Hal itu didapati Jauhar usai berkeliling ke beberapa kecamatan. Agendanya untuk menjalankan pelatihan aparatur desa. Tetapi ia melihat ada beberapa potensi yang bisa dikembangkan.

"Jadi mungkin bisa nantinya Kutim memacu petani untuk mengembangkan tanaman hortikultura, untuk kebutuhan masyarakat ke depan,” katanya.

Ia mencontohkan, hasil buah dari tanaman holtikultura seperti Durian Musangking. Kini sudah jadi komoditas ekspor yang sangat berharga. Satu kilogram harganya dipatok mencapai Rp250 ribu.

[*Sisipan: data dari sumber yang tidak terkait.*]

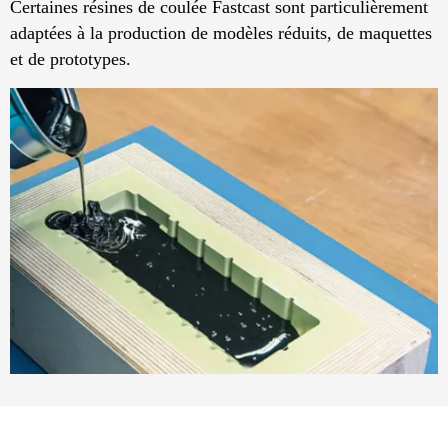
Certaines résines de coulée Fastcast sont particulièrement
adaptées à la production de modèles réduits, de maquettes
et de prototypes.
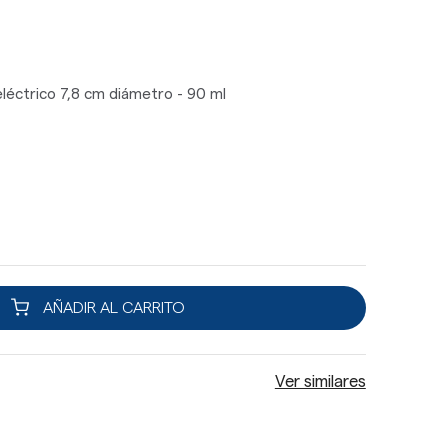
léctrico 7,8 cm diámetro - 90 ml
AÑADIR AL CARRITO
Ver similares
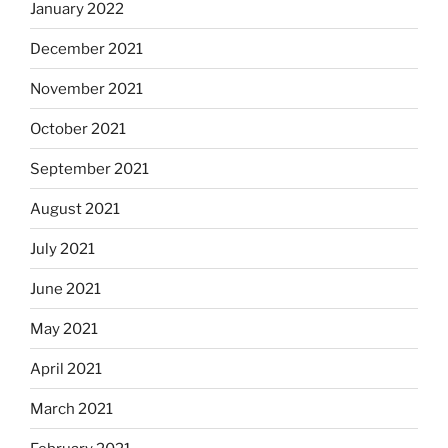
January 2022
December 2021
November 2021
October 2021
September 2021
August 2021
July 2021
June 2021
May 2021
April 2021
March 2021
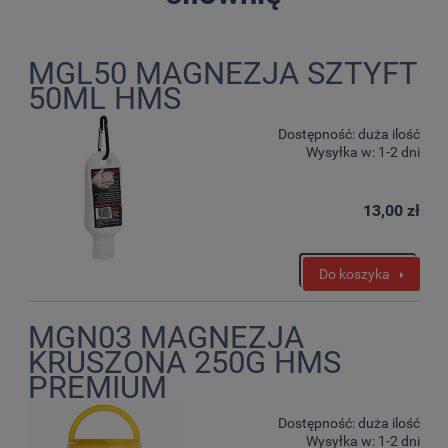
MGL50 MAGNEZJA SZTYFT
50ML HMS
Dostępność:
duża ilość
Wysyłka w:
1-2 dni
13,00 zł
Do koszyka
MGN03 MAGNEZJA
KRUSZONA 250G HMS
PREMIUM
Dostępność:
duża ilość
Wysyłka w:
1-2 dni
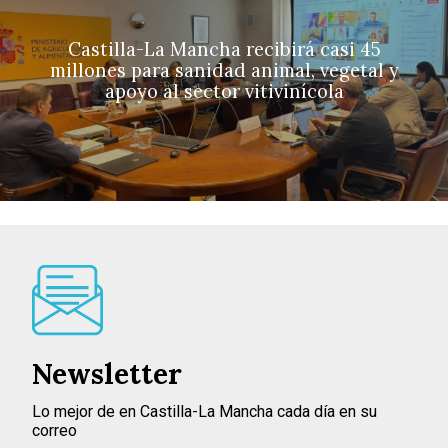
Castilla-La Mancha recibirá casi 45
millones para sanidad animal, vegetal y
apoyo al sector vitivinícola
Newsletter
Lo mejor de en Castilla-La Mancha cada día en su
correo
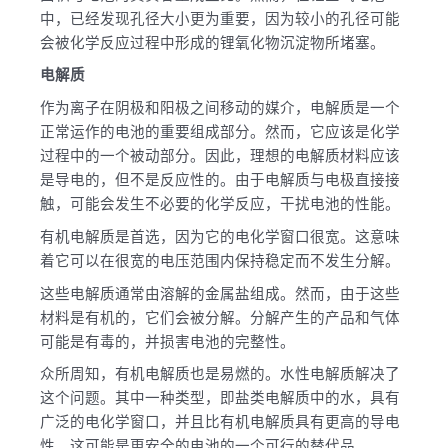
中，已经发现孔径大小更为重要，因为较小的孔径可能
会被化学反应过程中形成的锂氧化物沉淀物所堵塞。
电解质
作为离子在阴极和阳极之间移动的媒介，电解质是一个
正常运作的电池的重要组成部分。然而，它应该是化学
过程中的一个被动部分。因此，理想的电解质材料应该
是导电的，但不是反应性的。由于电解质与电极直接接
触，可能会发生不必要的化学反应，干扰电池的性能。
有机电解质是首选，因为它的电化学窗口很宽。这意味
着它可以在很宽的电压范围内保持稳定而不发生分解。
这些电解质通常由溶解的金属盐组成。然而，由于这些
材料是有机的，它们会被分解。分解产生的产品和气体
可能是有毒的，并损害电池的完整性。
众所周知，有机电解质也是易燃的。水性电解质解决了
这个问题。其中一种类型，即盐类电解质中的水，具有
广泛的电化学窗口，并且比有机电解质具有更高的导电
性。这可能是更安全的电池的一个可行的替代品。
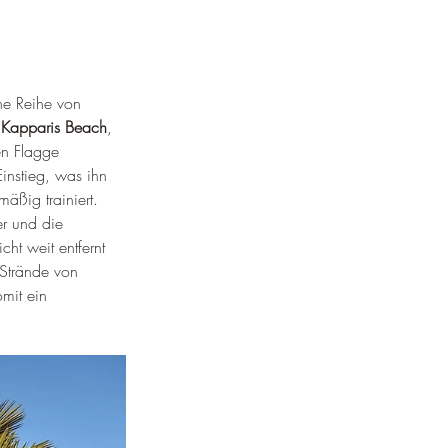
ne Reihe von 
 
Kapparis Beach
, 
en Flagge 
Einstieg, was ihn 
äßig trainiert. 
er und die 
ht weit entfernt 
 Strände von 
mit ein 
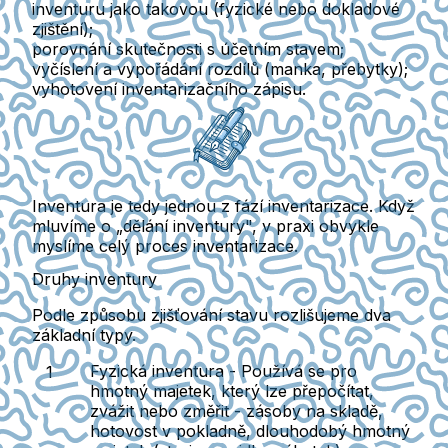
inventuru jako takovou (fyzické nebo dokladové
zjištění);
porovnání skutečnosti s účetním stavem;
vyčíslení a vypořádání rozdílů (manka, přebytky);
vyhotovení inventarizačního zápisu.
Inventura je tedy jednou z fází inventarizace.
Když
mluvíme o „dělání inventury", v praxi obvykle
myslíme celý proces inventarizace.
Druhy inventury
Podle způsobu zjišťování stavu rozlišujeme dva
základní typy.
Fyzická inventura -
Používá se pro
hmotný majetek, který lze přepočítat,
zvážit nebo změřit - zásoby na skladě,
hotovost v pokladně, dlouhodobý hmotný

“Kalau masyarakat menanam durian ini dua hektare saja,  hasilnya akan sangat besar,” sebutnya.

Bahkan, buah seperti alpukat dan kelengkeng juga tidak kalah nilainya. Maka ia menilai yang harus jadi titik tekan adalah cara budidaya dengan baik. Agar ketersediaan tetap ada tanpa harus bergantung pasokan dari daerah lain.